The National Treasury Employees Union (NTEU) represents about 70,000 federal employees who work at the Internal Revenue Service (IRS).
The number of these employees being called back to work by the agency in order to process tax returns will be quickly expanding to about 46,000. And, while these employees will be paid once the shutdown ends, they apparently will not be paid until that occurs.
“There is no doubt the IRS needs to get ready for the 2019 filing season that starts Jan. 28, and IRS employees want to work. But the hard, cold reality is that they’ve already missed a paycheck and soon they’ll be asked to work for free for as long as the shutdown lasts,” according to NTEU’s National President, Tony Reardon.
Request Denied in Court
In a press release, the union contended, “The mass call back of IRS workers illustrates why NTEU’s lawsuit challenging the administration’s expanding effort to spend money that Congress has not appropriated is timely.”

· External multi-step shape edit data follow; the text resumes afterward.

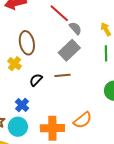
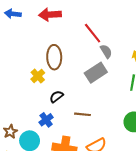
brown line: (63, 75) -> (83, 114), moved
blue cross: (22, 105) -> (46, 120), moved

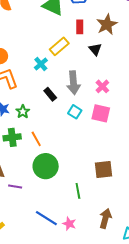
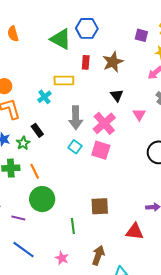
yellow rectangle: (59, 46) -> (64, 81), turned 36
black triangle: (95, 49) -> (117, 95), moved
pink cross: (102, 86) -> (104, 123), size x1.6
black rectangle: (50, 94) -> (37, 130), moved
purple line: (15, 186) -> (18, 218), moved
blue line: (46, 218) -> (23, 250), moved

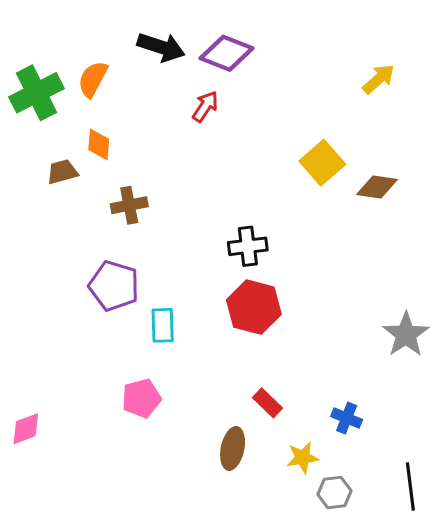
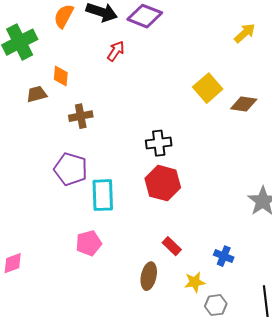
orange semicircle: (93, 79) -> (64, 16), moved
red arrow: (205, 106) -> (116, 51), moved
cyan rectangle: (163, 325) -> (103, 195), size x1.4

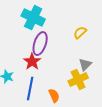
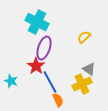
gray triangle: (85, 65) -> (89, 69), turned -40
blue line: (30, 89) -> (50, 82), moved, turned -40

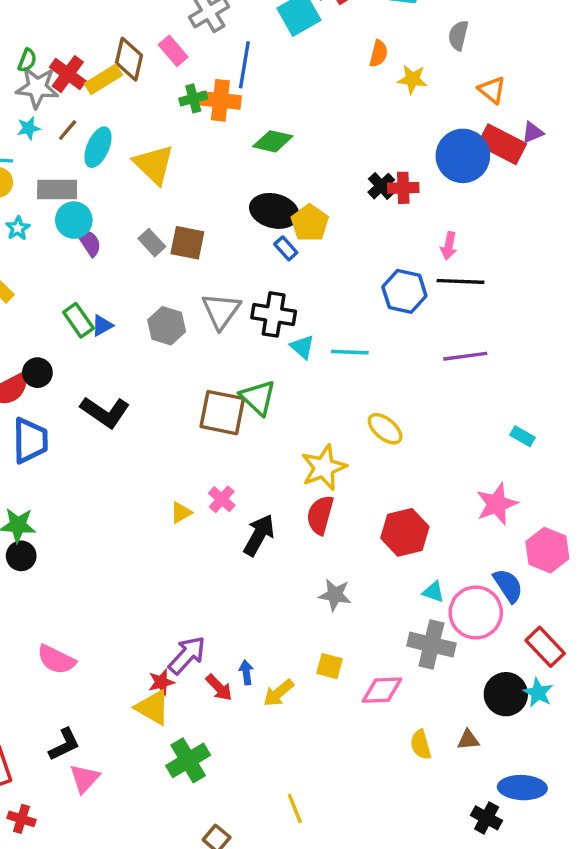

But, in a decision issued on January 18, 2019, the court denied a request for a temporary restraining order (TRO) concluding “it would be profoundly irresponsible under these circumstances….for me to grant that TRO. At best, it would create chaos and confusion—at worst, catastrophe!”
While he denied the requests for a TRO, the judge has ordered an expedited court schedule for the plaintiffs to brief their pending motions seeking a preliminary injunction. Oral argument is scheduled for January 31st.
Labor Agreement May Impact Tax Refunds
The union is now raising the possibility that a number of employees will not return to work as ordered by the federal government to process the tax returns.
“After a month with no pay, real hardship does exist for IRS employees including not having the money needed to get back and forth to work or to pay for the child care necessary to return to work right now,” the NTEU president said in a statement to CBS MoneyWatch.
The labor contract between the IRS and NTEU has a separate article on furloughs. The union agreement reads:
All Service employees will be furloughed except for those employees performing excepted functions or those employees whose positions are exempt….The Employer will consider an employee’s request not to work due to a hardship.
According to the Washington Post, a few hundred employees have requested and received a hardship exemption. How many additional employees may use this as a way to avoid returning to work with the latest recall remains to be seen. The agency does not have to approve an employee’s request, although denying the request could lead to the filing of a grievance and an arbitration hearing at some point. Presumably, the argument would be made that the agency did not adequately consider an employee’s hardship in denying the request.
Since the employees are not being paid until after the shutdown ends, a hardship request would likely entail an agency employee working temporarily at another job in order to have an income during the shutdown.
The longer the shutdown continues, the more frequently issues such as this will show up in different agencies. Hopefully, Congress will work with the president to reach a resolution sooner rather than later.